He has busted similar moves during his birthday celebration on Oct 17, as well as when he went to register his candidacy at the KPU a few days later.
The minister, who will be trying to become president for the third time, explained in a talk show on Nov 19 that his dancing is inspired by his grandfather, who used to do the same when he was happy.
According to him, his grandfather was from Banyumas in central Java and there was no television or any form of entertainment there, except for dancing.
"So every time there is good news or happy news, he would always dance like that," said Mr Prabowo.
Indonesian media outlets regularly produce reports containing photos and videos of the minister whenever he dances, and clips of these moments get thousands of views online.
For Mr Anies, cats have been one of his tools of choice to appeal to voters.
The long-time politician, who has been active in the scene for more than a decade, has amassed more than six million followers on his Instagram account @aniesbaswedan, while a separate account for his four cats @pawswedan has a follower count of more than 22,000.
That account describes itself as the "Baswedan cat family" and has stories, posts, as well as highlights of Mr Anies's four cats: Aslan, Lego, Snowball and Oboy.
The cats themselves have grabbed their own headlines, such as after posts on the account showed Aslan giving a "cat massage" to Mr Anies, and when a book series was published in July about Lego, which has only three legs.
Two videos of Aslan giving Mr Anies massages have garnered a combined viewership of more than 10 million.
A running gag on @pawswedan is how the four cats are competing to become "pawsiden", a play on the Bahasa spelling of the word "president".
The team managing the account also makes topical jokes and references in the posts, uploading photos of the cats calling for Palestine to be freed and parodying new superhero film The Marvels.
Mr Ganjar is not known for dancing or posting pictures of his pets on social media, but he has still generated buzz among netizens over the choice of Mr Mahfud as the second name on his ticket.
The question of who will be Mr Ganjar's running mate was the subject of intense speculation online for many months after the former governor was named as the Indonesian Democratic Party of Struggle's presidential candidate in April.
The addition of Mr Mahfud to the campaign was announced only on Oct 18, a day before they went to register at KPU.
The Internet wasted no time in responding to this pairing, and memes started circulating soon after the announcement.
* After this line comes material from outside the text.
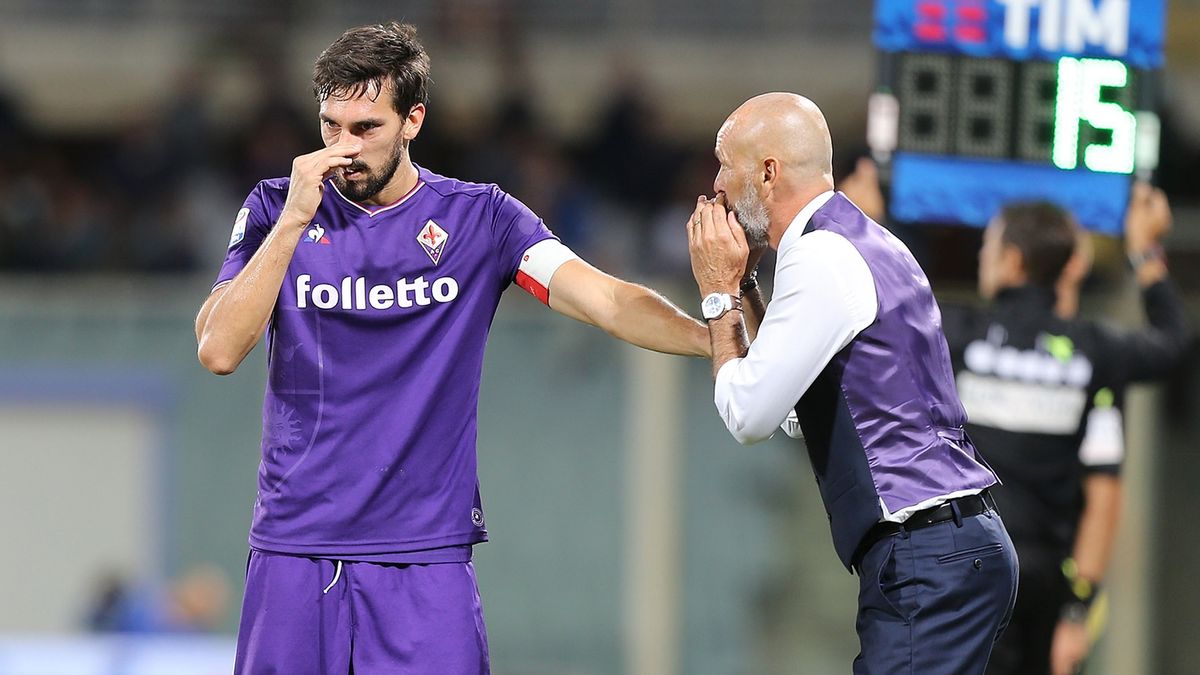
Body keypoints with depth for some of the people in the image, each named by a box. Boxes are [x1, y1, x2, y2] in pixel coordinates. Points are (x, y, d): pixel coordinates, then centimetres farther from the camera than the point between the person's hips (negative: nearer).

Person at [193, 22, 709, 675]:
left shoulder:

One popular meme is a play on the fast food chain Bakmi GM, referring to the first letter of the pair's names.
Netizens have also started making allusions to the food delivery service GoFood in tweets and posts about the pair, a play on the term GoFud or GaFud that is derived from their names as well.
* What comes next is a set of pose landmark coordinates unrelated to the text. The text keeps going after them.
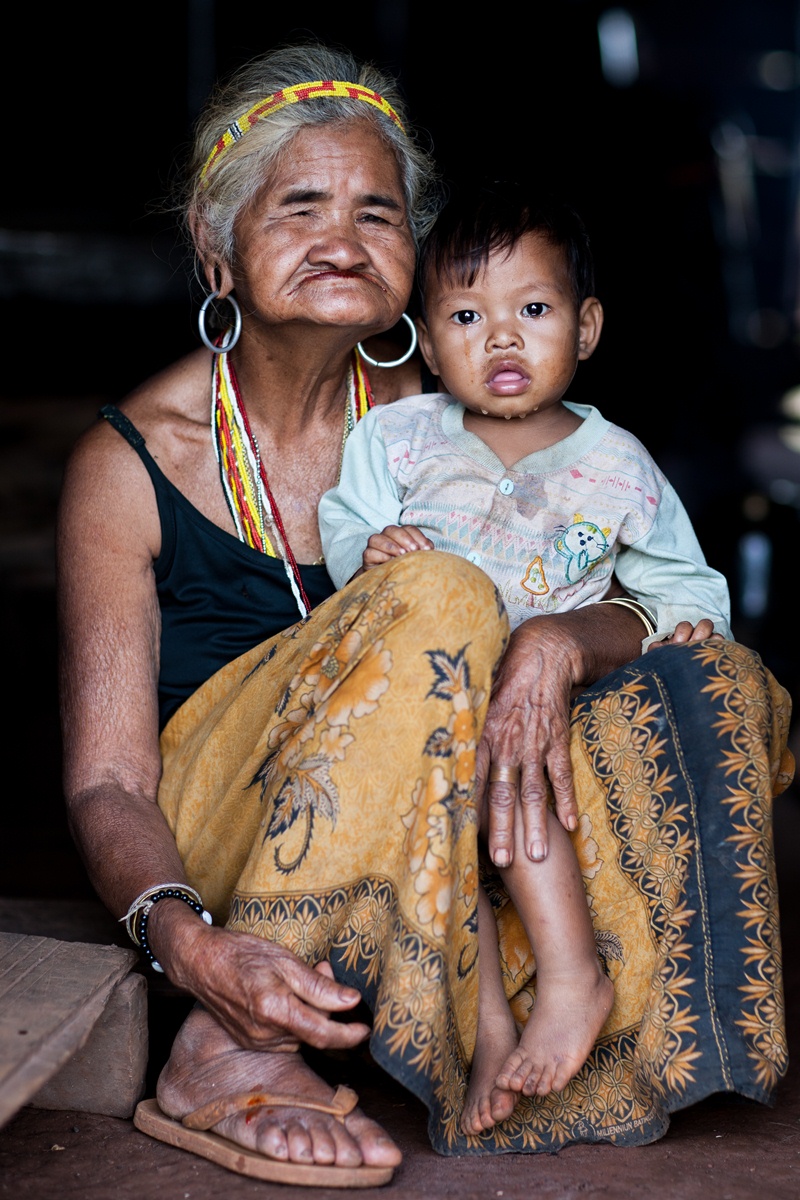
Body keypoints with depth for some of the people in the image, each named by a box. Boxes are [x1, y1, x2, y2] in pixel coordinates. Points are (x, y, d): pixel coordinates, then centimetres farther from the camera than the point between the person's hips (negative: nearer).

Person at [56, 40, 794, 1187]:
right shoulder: (131, 463, -11)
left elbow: (634, 605, -4)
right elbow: (106, 781, -14)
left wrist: (555, 645, -29)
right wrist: (187, 941, -36)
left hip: (407, 858, 5)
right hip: (209, 854, -4)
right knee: (438, 593, -30)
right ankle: (225, 1065, -30)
"Instead of GoFood, it's better to choose GaFud, Ganjar Mahfud," said user @sunimkato on social media platform X.
Mr Dedi Dinarto, lead Indonesia analyst at public policy advisory firm Global Counsel, told The Straits Times that candidates like Mr Prabowo and Mr Anies have decided to utilise easy-to-remember symbols, like dance and pets, so that they are readily shareable on social media platforms.
It remains uncertain, however, whether this approach effectively influences voters, Mr Dedi said, adding that elections in Indonesia are a complicated matter that are not just influenced by policy choices or campaign manifestos.
"Indonesian electoral choices are influenced by various factors such as geographical representation, religious/racial identity, personal networks, and money politics. The behaviour of electorates in Indonesia are much more complex."